By running a web service, I should be able to access the council’s website out of hours. It’s a great idea, because it means that even when the staff aren’t in the office, I can still pay my council tax, or order some green garden bags.
Except that I can’t. For some reason I always end up attempting this task at the end of a weekend. By which time their web services usually look like the screen grab shown above.

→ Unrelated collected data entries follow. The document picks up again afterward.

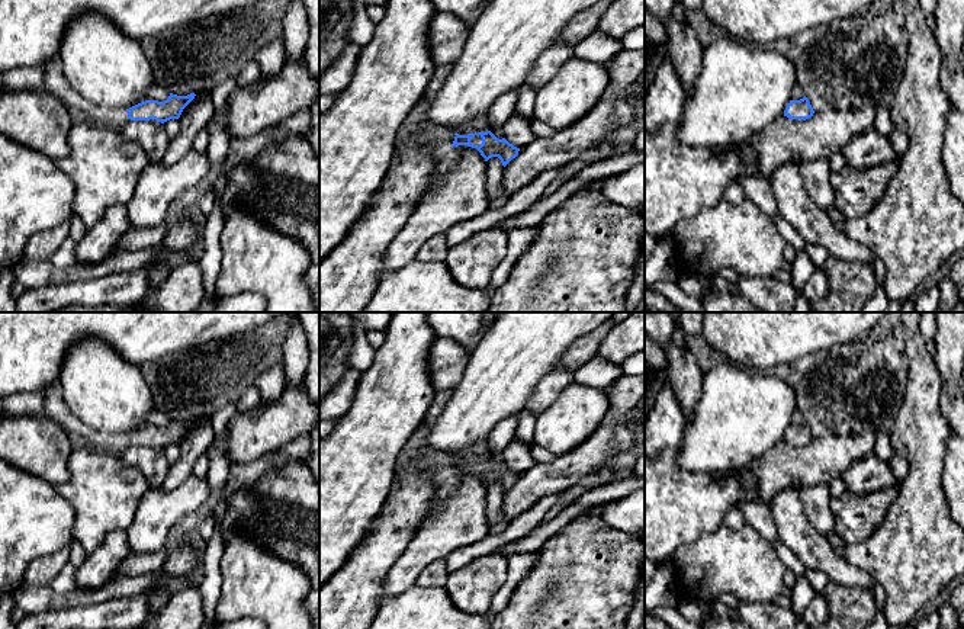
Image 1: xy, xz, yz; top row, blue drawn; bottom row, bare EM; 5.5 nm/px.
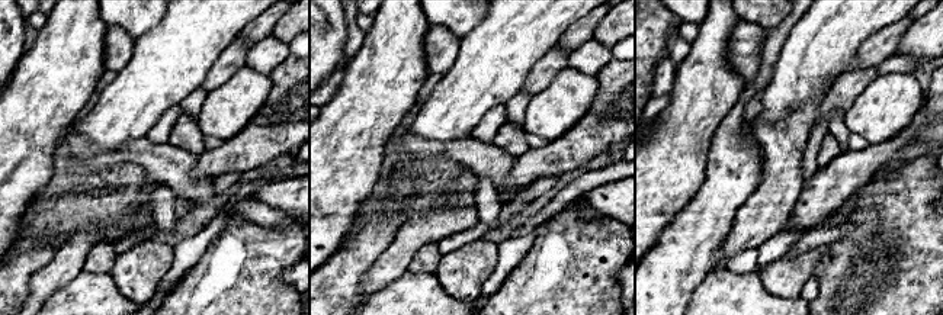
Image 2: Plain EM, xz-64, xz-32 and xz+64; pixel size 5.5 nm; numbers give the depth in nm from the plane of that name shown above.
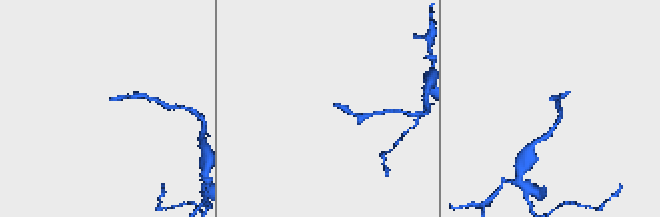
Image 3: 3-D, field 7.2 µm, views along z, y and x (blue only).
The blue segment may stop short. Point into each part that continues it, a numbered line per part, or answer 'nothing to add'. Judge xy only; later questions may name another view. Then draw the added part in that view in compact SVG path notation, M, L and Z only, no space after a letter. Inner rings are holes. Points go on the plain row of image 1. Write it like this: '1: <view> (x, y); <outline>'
1: xy (55, 408); M58 382L49 385L42 392L45 404L44 415L61 426L78 443L118 455L131 446L126 434L103 433L80 421L65 404L62 388Z

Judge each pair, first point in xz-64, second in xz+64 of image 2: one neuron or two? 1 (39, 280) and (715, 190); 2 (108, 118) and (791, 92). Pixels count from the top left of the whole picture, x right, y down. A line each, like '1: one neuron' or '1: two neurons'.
1: two neurons
2: one neuron

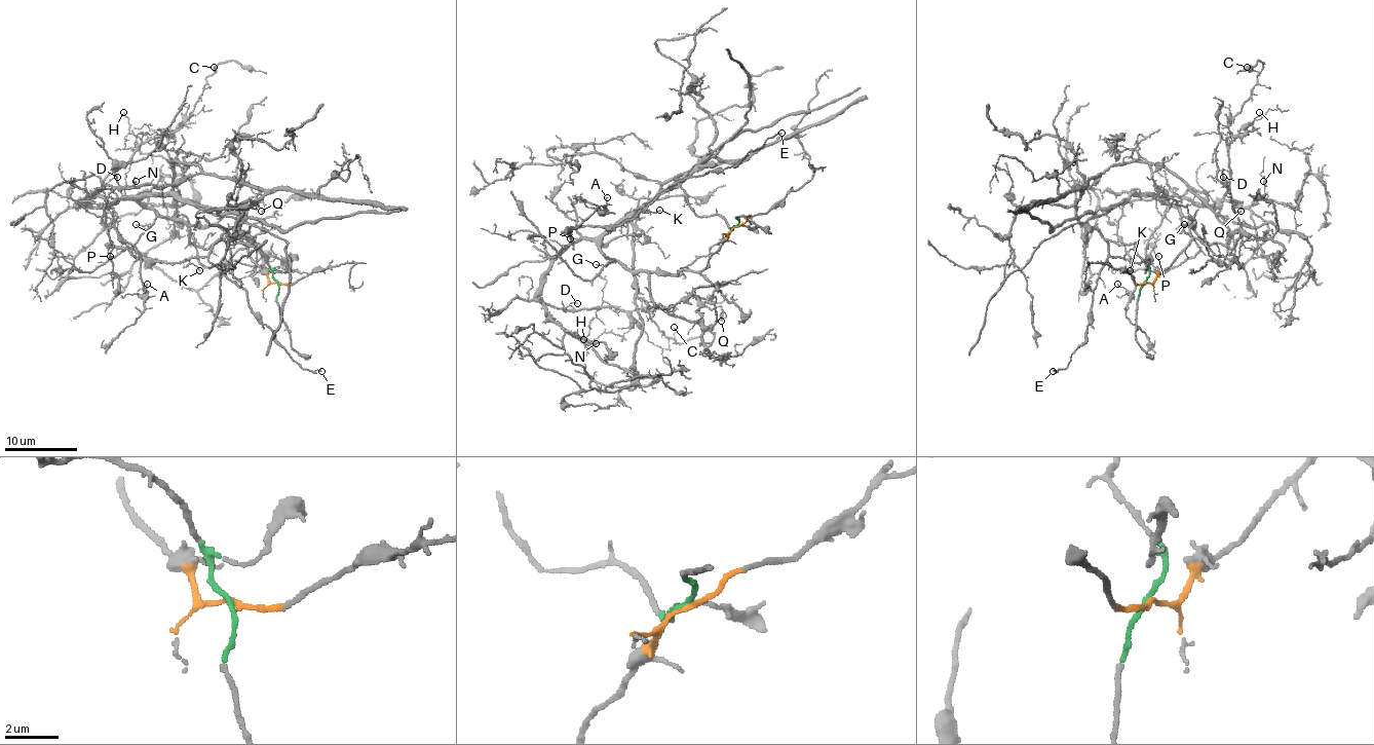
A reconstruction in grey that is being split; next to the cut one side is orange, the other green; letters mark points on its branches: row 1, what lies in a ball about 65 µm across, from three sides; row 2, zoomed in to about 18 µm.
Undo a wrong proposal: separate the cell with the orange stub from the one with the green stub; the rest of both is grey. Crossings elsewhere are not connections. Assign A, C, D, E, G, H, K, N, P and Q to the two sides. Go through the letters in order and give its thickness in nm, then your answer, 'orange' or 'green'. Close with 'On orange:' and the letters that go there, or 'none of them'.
A: calibre 120 nm; orange
C: calibre 100 nm; orange
D: calibre 90 nm; orange
E: calibre 90 nm; green
G: calibre 80 nm; orange
H: calibre 100 nm; orange
K: calibre 100 nm; green
N: calibre 110 nm; orange
P: calibre 100 nm; green
Q: calibre 90 nm; orange
On orange: A, C, D, G, H, N, Q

Here’s what’s supposed to happen. You’re running some web apps. You monitor the servers that those apps are hosted on. You monitor their vital signs, (are the hard drives ok, has one of the power supplies gone a bit iffy, is it too hot in the server room), then you monitor the services running on that server. Finally you run some sanity checks on the actual web front end every so often. Can you still access the server, is the SQL database still accepting connections, etc etc. If any one of these things fails, someone in your team should be on call, and receive a text message. Then they proxy in, and fix it (or at least reboot something!).
To do this, you use a wonderful system called Nagios. It’s free and open-source, but a bit of a pain to set up, but it’s also highly configurable. You can get it to only fire messages to your on-call person when two minor faults have occurred. You can set it to wait a specific number of minutes to see if a fault resolves itself. You can even start firing text messages and emails to the on-call person’s boss if it’s still broken after a couple of hours!
If you work for Lewisham council, you should ask your IT people about this. It’s not that hard, and if it’s done well, it means that you’ll know about a fault before any of your users do.
Please, for the sake of my untidy garden.